---- Selected extract

However, aside from the fact that the making of such orders is now settled practice, provided the order is clearly enough drawn (a point I revert to below), it actually works extremely well within the framework of the CPR. Until an act infringing the order is committed, no-one is party to the proceedings. It is the act of infringing the order that makes the infringer a party. It follows that – as a non-party – any person affected by the order (provided he or she has not breached it) may apply to set the order aside pursuant to CPR 40.9. CPR 40.9 provides:
“A person who is not a party but who is directly affected by a judgment or order may apply to have the judgment or order set aside or varied.”
Thus, were a person to become aware of such an order, and consider the order improperly made, that person (if “directly affected” by the order) could apply to set it aside without more. It is simply that such a person would have to do so before infringing the order, whilst still a non-party. It is entirely right that even court orders wrongly made should be obeyed until set aside or varied, and CPR 40.9 does no more than emphasise the importance of such an approach. (Footnote: 8)
In terms of how such an order might be framed, the Vice-Chancellor gave the following guidance in Hampshire Waste Services Ltd v. Intending Trespassers Upon Chineham Incinerator Site [2003] EWHC 1738 (Ch):
First, that the description of the defendant should not involve a legal conclusion, such as is implicit in the use of the word “trespass”. (Footnote: 9)
Secondly, that it is undesirable to use a description such as “intending to trespass”, because that depends on the subjective intention of the individual which is not necessarily known to the outside world, and in particular the claimant, and is susceptible of change”. (Footnote: 10)
QUIA TIMET INJUNCTIONS
Gee describes a quia timet injunction in the following terms: (Footnote: 11)
“A quia timet (since he fears) injunction is an injunction granted where no actionable wrong has been committed, to prevent the occurrence of an actionable wrong, or to prevent repetition of an actionable wrong.”
The jurisdiction is a preventive jurisdiction and may be exercised both on an interlocutory or interim basis or as a final or perpetual injunction. In this case, of course, a final injunction is sought. That injunction will – if granted – be time-limited to the period the perimeter around the Site is in place.
Hooper v. Rogers [1975] 1 Ch 43 was a case where the Court of Appeal was considering the circumstances in which a mandatory12 final quia timet injunction was being sought. Russell LJ, with whom Stamp and Scarman LJJ agreed, articulated the circumstances in which such an injunction would be granted: (Footnote: 12)

--------
---- Data under study

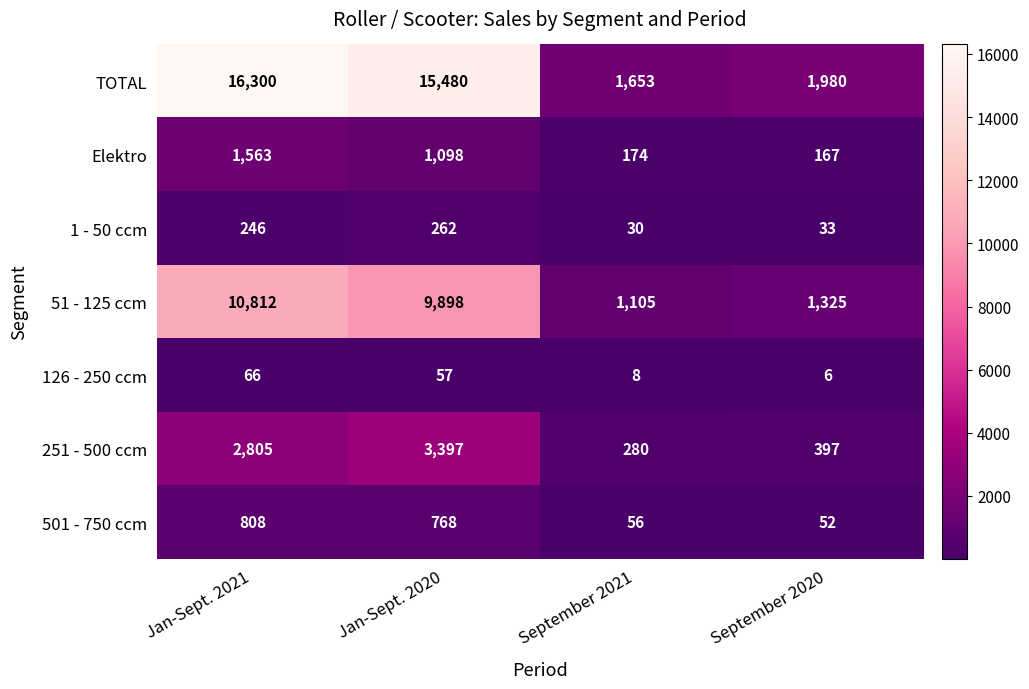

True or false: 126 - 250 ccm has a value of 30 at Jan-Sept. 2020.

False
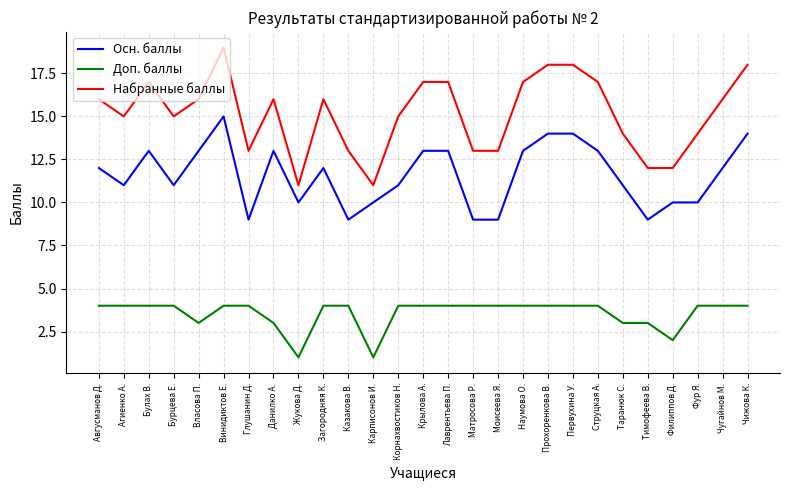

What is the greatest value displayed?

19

--------

[Set of tasks]
1 – Reproduce the section of the injunctions passage from "Thus, were a" to "approach. (Footnote: 8)" word for word.
2 – Answer these questions about the injunctions passage:
(a) Under which rule may a non-party who is directly affected by an order apply to have it set aside or varied?
(b) Which word does the guidance say should be avoided in describing the defendant because it implies a legal conclusion?
(c) In which case did the Court of Appeal consider when a mandatory final quia timet injunction would be granted?

[Solution list]
1 –
Thus, were a person to become aware of such an order, and consider the order improperly made, that person (if “directly affected” by the order) could apply to set it aside without more. It is simply that such a person would have to do so before infringing the order, whilst still a non-party. It is entirely right that even court orders wrongly made should be obeyed until set aside or varied, and CPR 40.9 does no more than emphasise the importance of such an approach. (Footnote: 8)

2 –
(a) CPR 40.9.
(b) "Trespass."
(c) Hooper v. Rogers [1975] 1 Ch 43.